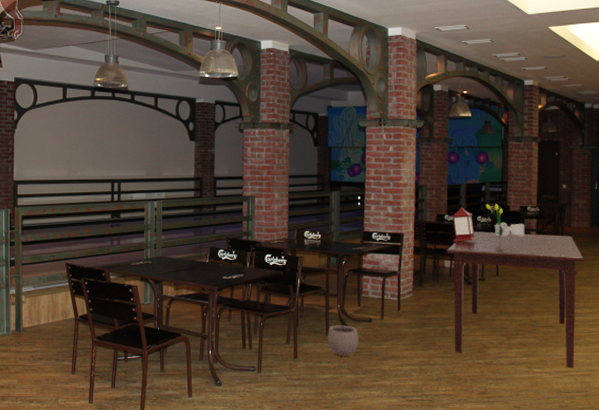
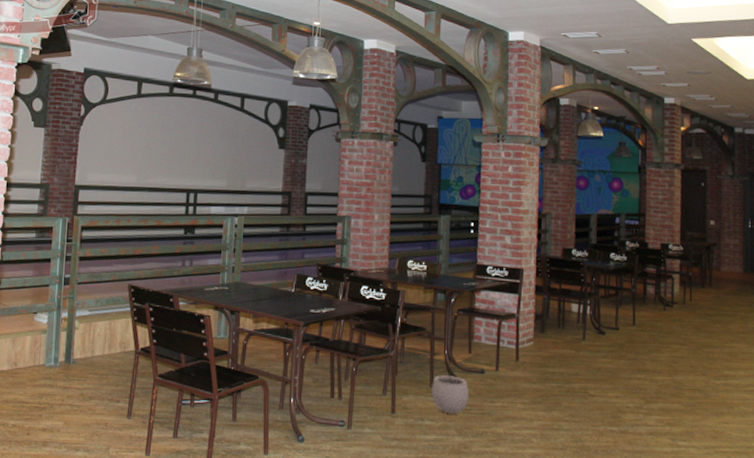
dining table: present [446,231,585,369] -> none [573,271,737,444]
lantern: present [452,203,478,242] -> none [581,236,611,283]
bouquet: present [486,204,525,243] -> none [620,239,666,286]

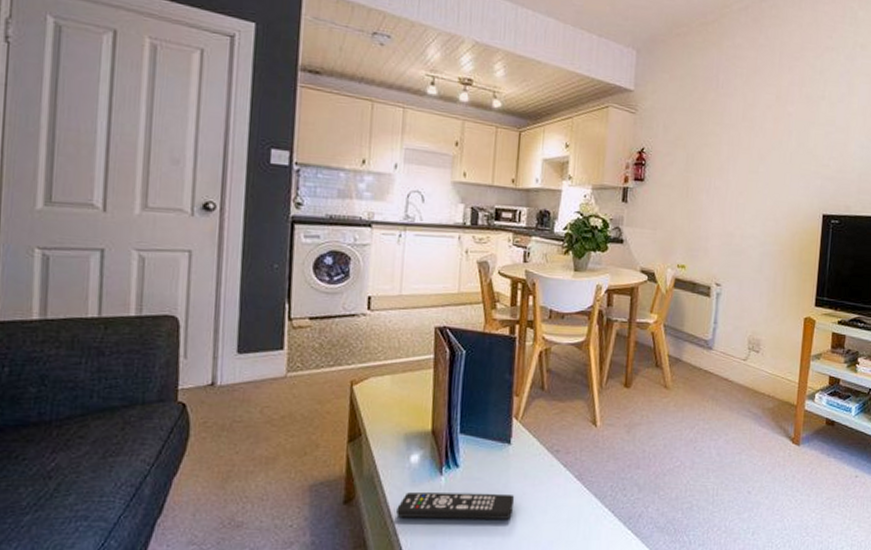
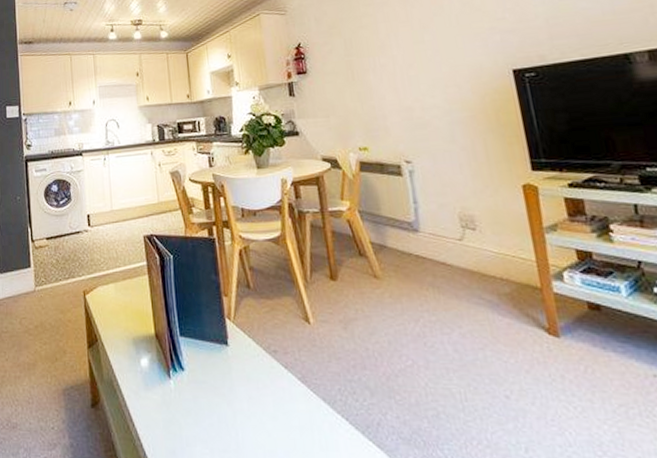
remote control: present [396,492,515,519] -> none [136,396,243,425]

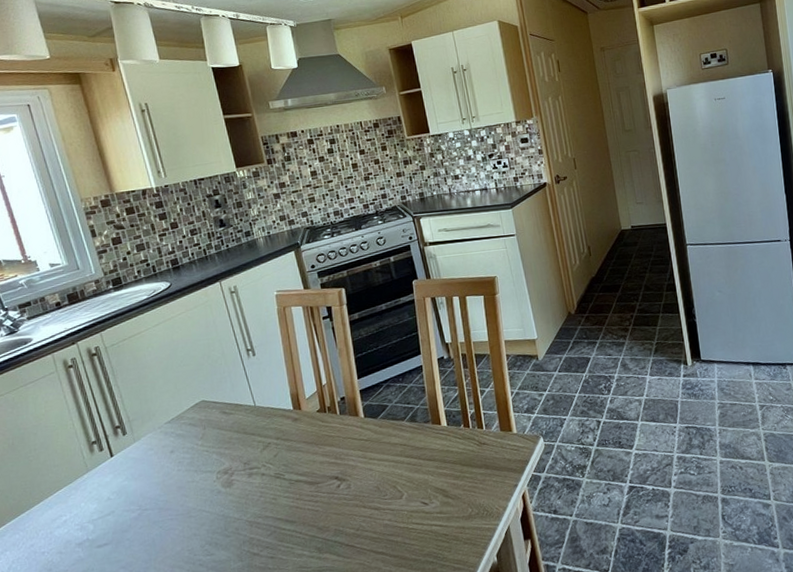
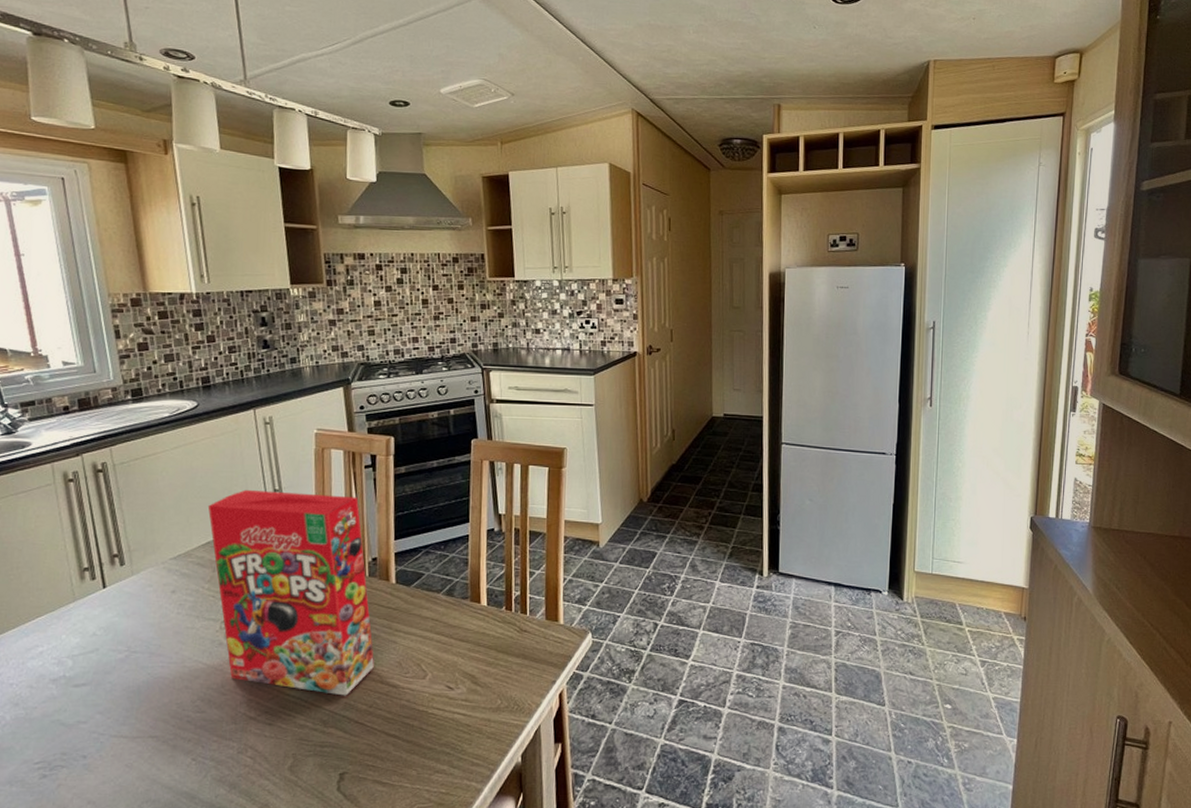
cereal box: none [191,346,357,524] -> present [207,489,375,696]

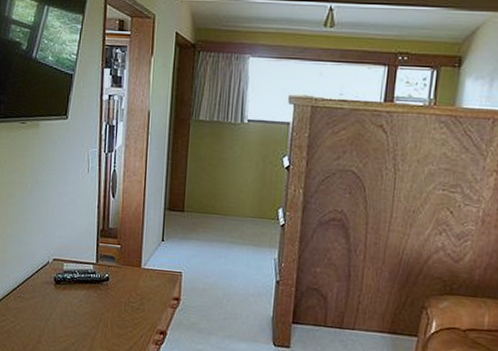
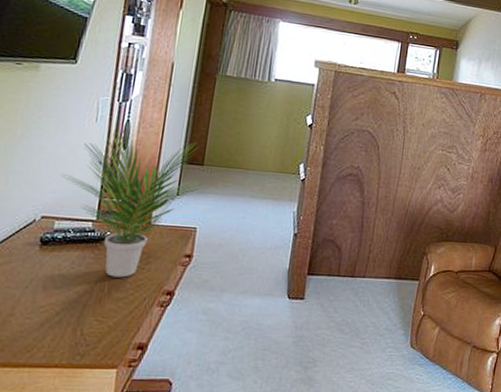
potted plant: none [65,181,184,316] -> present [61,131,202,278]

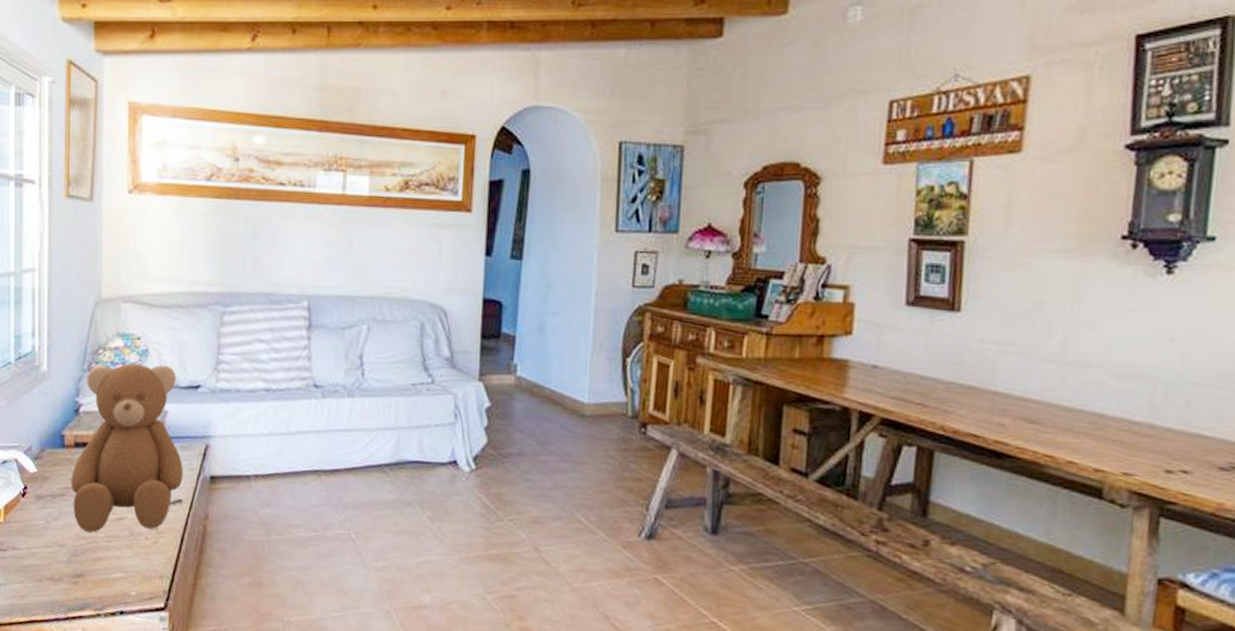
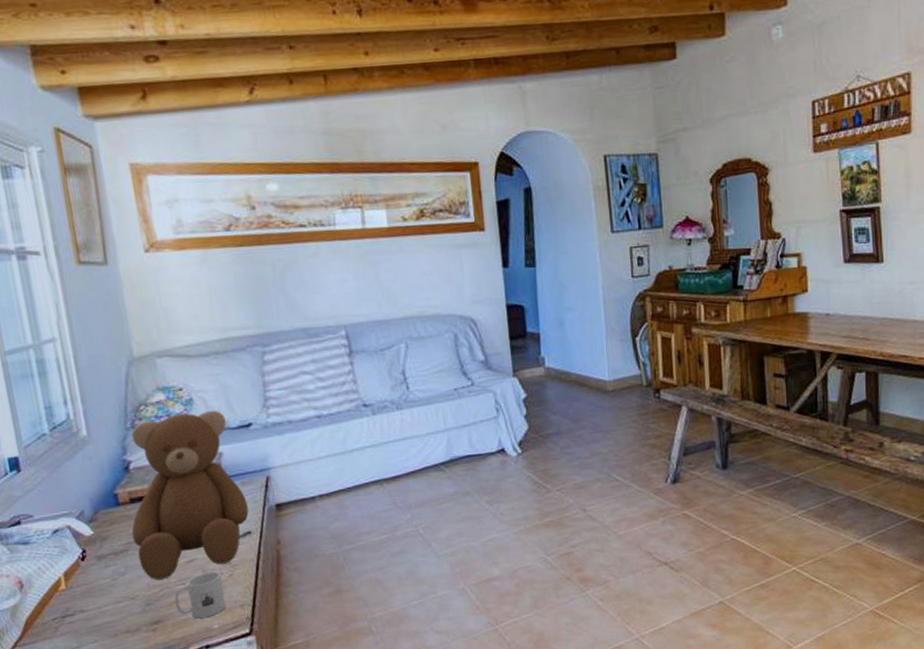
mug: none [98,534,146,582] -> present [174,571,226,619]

--*--

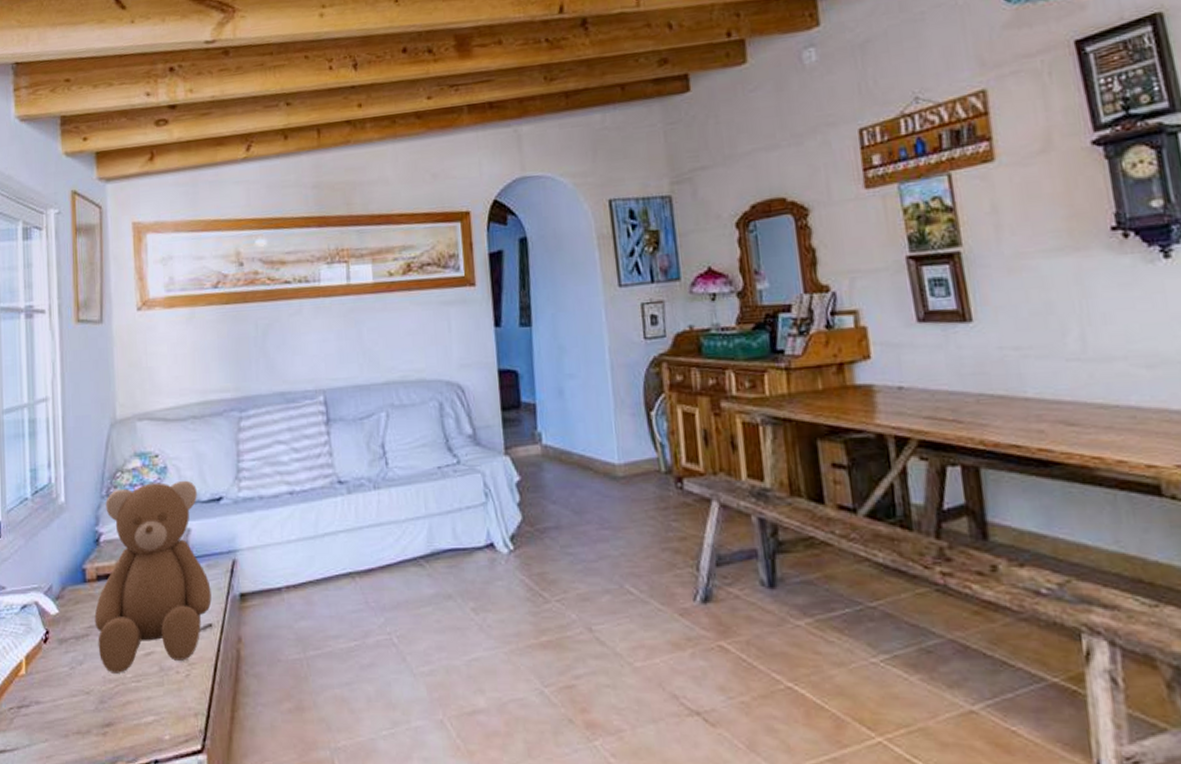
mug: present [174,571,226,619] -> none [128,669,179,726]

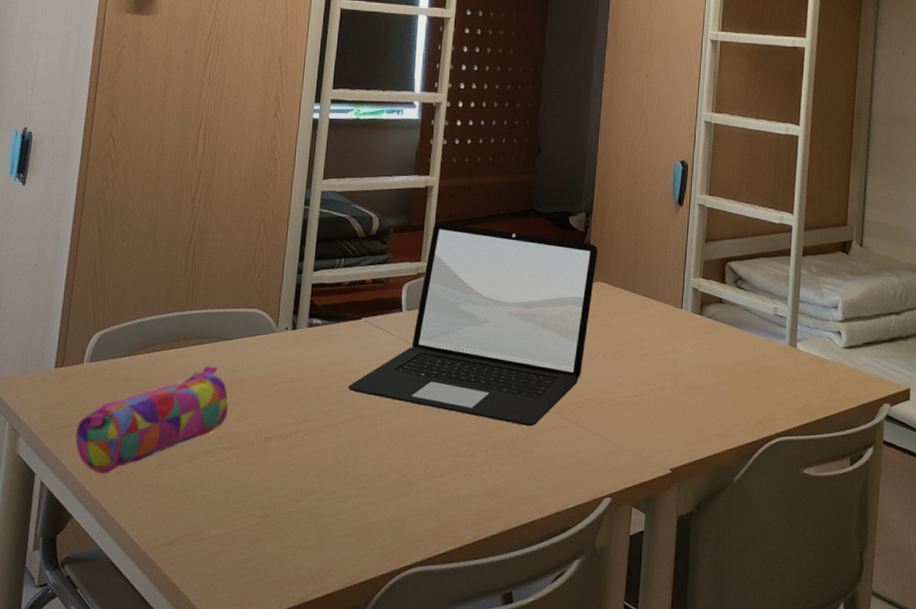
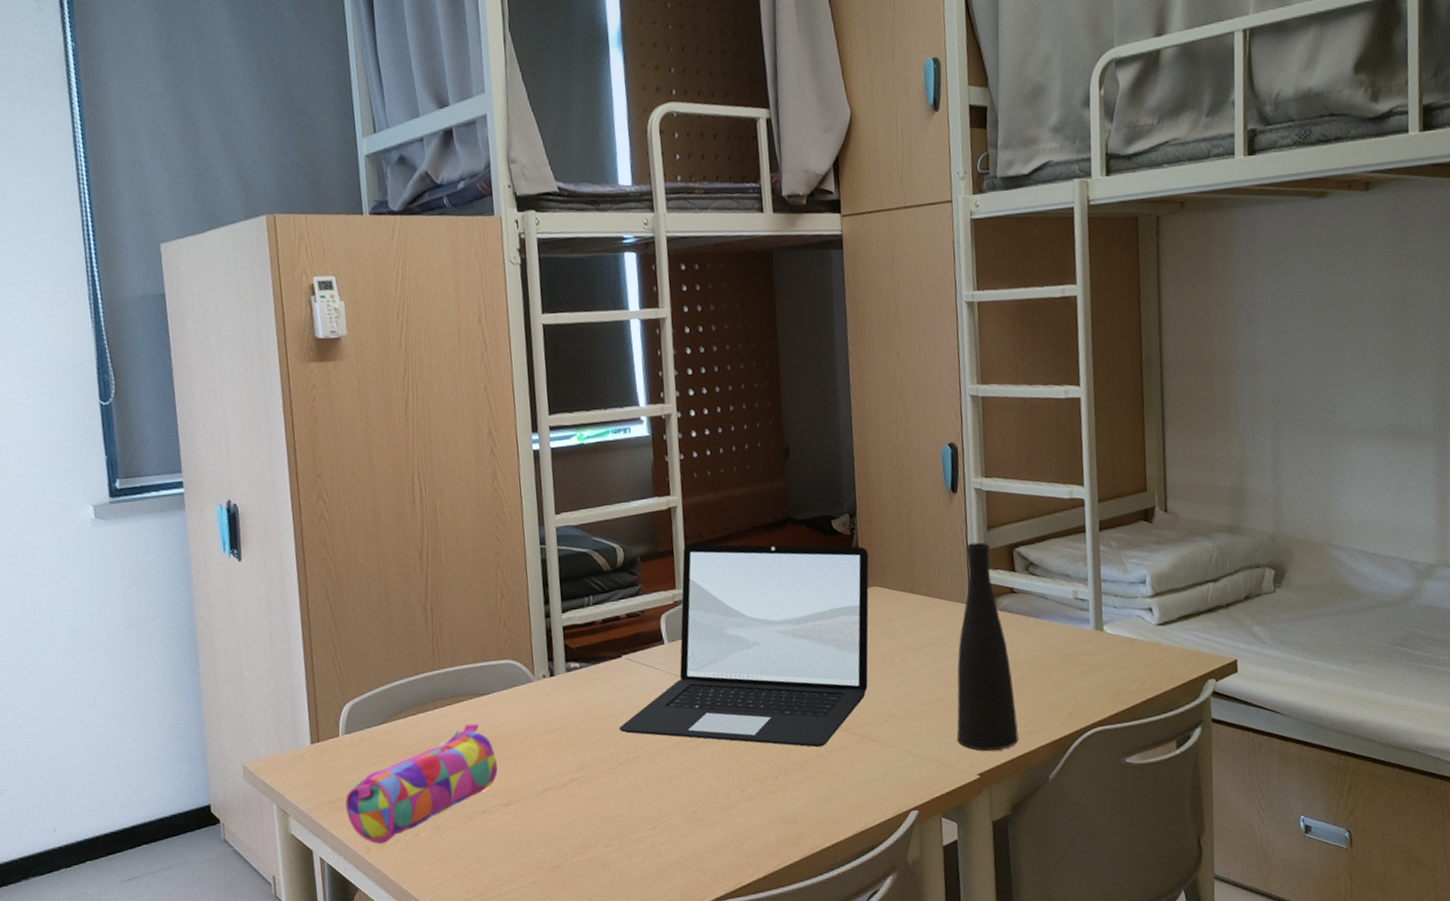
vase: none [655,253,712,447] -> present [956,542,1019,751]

--*--

▶ TASK DETAILS
Return the stretch of data that begins with the line showing "mug: present [174,571,226,619]" and goes on through the line showing "vase: none [655,253,712,447]", exactly, with pictures removed.

▶ WRITTEN SOLUTION
mug: present [174,571,226,619] -> none [128,669,179,726]

vase: none [655,253,712,447] -> present [956,542,1019,751]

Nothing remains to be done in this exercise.